Todos conhecemos a paixão da marca francesa por carros desportivos. Exemplos não faltam, como é o caso do recente 208 GTi ou do RCZ R, para referir apenas os mais recentes. A Peugeot decidiu entretanto estender essa tradição aos motores Diesel, dotando as novas versões GT do 308 com o motor 2.0 BlueHdi sem que essa opção comprometa as aspirações desportivas de um modelo que terá com certeza novos desenvolvimentos.

A combinação torna-se ainda mais perfeita quando elege para transmissão a nova caixa automática construída pela Ainsi. Melhor parece impossível, porquanto sabemos que do ponto de vista técnico as caixas automáticas conseguem explorar melhor as caraterísticas de potência e binário dos motores Diesel, com a vantagem adicional disso não penalizar os consumos, pelo contrário, ao otimizar todo o ciclo termodinâmico garante consumos mais baixos. Esta terá sido uma das razões porque a marca francesa terá escolhido apenas a caixa automática para esta versão que dá tanto prazer guiar, inclusive com esta carroçaria mais familiar.

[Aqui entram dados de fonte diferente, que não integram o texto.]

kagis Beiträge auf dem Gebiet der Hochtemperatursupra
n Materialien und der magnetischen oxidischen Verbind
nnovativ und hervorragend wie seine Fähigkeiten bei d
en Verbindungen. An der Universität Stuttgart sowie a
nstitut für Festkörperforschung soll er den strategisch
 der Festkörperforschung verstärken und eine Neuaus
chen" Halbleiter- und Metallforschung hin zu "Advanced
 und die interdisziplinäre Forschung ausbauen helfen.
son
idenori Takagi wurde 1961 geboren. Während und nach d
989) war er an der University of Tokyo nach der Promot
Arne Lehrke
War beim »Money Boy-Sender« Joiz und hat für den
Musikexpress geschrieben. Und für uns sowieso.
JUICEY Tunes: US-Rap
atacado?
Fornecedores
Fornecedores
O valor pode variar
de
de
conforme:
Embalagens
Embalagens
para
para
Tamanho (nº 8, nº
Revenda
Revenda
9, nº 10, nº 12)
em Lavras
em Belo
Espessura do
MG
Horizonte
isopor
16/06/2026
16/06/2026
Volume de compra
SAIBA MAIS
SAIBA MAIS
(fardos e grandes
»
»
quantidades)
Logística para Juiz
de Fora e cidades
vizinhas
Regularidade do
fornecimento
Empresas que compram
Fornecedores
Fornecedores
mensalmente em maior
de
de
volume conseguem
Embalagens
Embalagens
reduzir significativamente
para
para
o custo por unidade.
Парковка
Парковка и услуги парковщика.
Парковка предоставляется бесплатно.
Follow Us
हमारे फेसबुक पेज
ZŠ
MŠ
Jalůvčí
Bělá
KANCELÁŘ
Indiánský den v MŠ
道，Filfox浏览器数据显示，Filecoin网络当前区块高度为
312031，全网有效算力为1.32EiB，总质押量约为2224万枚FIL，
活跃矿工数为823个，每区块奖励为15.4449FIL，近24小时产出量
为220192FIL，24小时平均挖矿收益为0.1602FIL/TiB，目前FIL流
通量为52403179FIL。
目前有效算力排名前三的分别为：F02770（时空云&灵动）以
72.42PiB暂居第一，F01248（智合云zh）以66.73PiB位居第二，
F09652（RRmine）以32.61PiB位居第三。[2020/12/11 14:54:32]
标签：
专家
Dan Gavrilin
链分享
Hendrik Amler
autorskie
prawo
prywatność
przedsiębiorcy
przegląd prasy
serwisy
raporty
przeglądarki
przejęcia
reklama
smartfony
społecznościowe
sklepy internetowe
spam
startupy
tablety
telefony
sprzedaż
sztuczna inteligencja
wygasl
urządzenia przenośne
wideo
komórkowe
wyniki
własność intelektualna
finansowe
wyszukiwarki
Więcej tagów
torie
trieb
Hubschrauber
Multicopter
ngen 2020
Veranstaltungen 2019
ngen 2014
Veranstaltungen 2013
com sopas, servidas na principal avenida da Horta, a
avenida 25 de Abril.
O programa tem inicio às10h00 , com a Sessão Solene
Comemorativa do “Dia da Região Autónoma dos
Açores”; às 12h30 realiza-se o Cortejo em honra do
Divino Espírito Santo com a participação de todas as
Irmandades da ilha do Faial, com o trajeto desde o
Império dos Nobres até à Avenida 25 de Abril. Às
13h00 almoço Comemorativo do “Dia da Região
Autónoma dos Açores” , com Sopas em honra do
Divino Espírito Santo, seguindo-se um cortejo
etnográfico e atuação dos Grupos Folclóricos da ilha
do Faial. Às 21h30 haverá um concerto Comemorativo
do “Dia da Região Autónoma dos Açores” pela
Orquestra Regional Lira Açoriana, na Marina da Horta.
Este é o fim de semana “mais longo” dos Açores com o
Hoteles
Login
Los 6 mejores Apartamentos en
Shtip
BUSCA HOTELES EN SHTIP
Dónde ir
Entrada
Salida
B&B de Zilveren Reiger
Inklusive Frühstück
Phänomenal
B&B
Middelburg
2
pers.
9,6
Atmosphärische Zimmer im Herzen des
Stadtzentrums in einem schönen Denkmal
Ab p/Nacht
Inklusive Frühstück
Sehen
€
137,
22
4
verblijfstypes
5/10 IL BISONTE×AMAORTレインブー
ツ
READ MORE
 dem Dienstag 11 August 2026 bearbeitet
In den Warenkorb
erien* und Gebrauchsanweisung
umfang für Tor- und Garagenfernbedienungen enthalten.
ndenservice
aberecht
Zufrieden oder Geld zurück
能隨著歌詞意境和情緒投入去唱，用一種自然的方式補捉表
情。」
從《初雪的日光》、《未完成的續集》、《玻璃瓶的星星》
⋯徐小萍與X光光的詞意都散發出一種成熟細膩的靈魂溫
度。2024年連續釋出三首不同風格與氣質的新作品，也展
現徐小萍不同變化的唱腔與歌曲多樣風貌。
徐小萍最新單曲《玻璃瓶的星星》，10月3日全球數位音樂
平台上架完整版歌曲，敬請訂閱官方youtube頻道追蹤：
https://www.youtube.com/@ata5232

Entre as muitas propostas do género quase que nos atrevemos a dizer que esta é uma das melhores caixas de velocidades automáticas (muitas delas com muito mais relações de caixa) pelo prazer que garante quer quando andamos calmamente, quer quando nos atrevemos a acelerar, aproveitando as informações adicionais fornecidas pelo modo de condução “Drive Sport Pack”.

Quando escolhemos esta maneira mais desportiva do 308 GT se exprimir podemos ter acesso a um conjunto de informações adicionais, como é o caso da potência e do binário fornecido a cada instante, a pressão de sobrealimentação e as acelerações longitudinal e transversais indicadas num gráfico cartesiano que aparece ao meio do painel de instrumentos num desafio permanente não só aos nossos limites como aos limites do carro.

Poucos são os carros com estas caraterísticas que nos dão a sensação de sermos os melhores condutores do mundo, mesmo quando desligamos totalmente o controlo de estabilida de. Para acompanhar toda a irreverência desta nova vaga de versões mais desportivas a Peugeot alterou e adaptou outros parâmetros, como é o caso da direção, que vai perdendo assistência com a velocidade, o acelerador que se torna mais reativo e a suspensão que se adapta instantaneamente ao tipo de condução escolhido, agarrando-se mais à estrada quando a aceleração cresce.

A experiência da Peugeot nesta matéria é tão grande que a maior virtude da suspensão do 308 GT é ser firme como convém, sem ser desconfortável, um exercício que nem todas as marcas conseguem atingir com a mesma eficácia. É graças a este equilíbrio que tão bem sabe quando conduzimos o Peugeot 308 GT que nos permite desligar sem grande perigo a maior ajuda ativa que é o controlo de estabilidade, mais conhecido por ESP.

Convém, no entanto, lembrar que o ESP só pode ser totalmente inativado quando selecionamos o modo Sport, carregando no botão colocado atrás do seletor da caixa de velocidades. Apesar de ser automática e de preferirmos andar sempre nesse registo, é possível manusear manualmente a caixa, quer seja no seletor, quer no volante utilizando para isso as duas patilhas.

As prestações não diferem muito entre os dois tipos de utilização, conforme as medições feitas. Assim, a aceleração dos zero aos 100 km/h conseguiu ser dois décimos de segundo mais rápida que o melhor resultado da Peugeot, enquanto as recuperações nos fazem lembrar alguns motores mais dotados em termos de potência.

Mas o que mais nos impressionou foi a possibilidade de andarmos muito depressa sem penalizar grandemente os consumos, como comprova a média de 6,8 l/100 km num carro que faz 8,5 segundos (nas nossas mãos) dos 0 aos 100 Km/h e passa a barreira dos 200 Km/h num ápice. No fim só é pena que esta proposta custe 41 mil euros, ainda que quase todo o equipamento seja de série.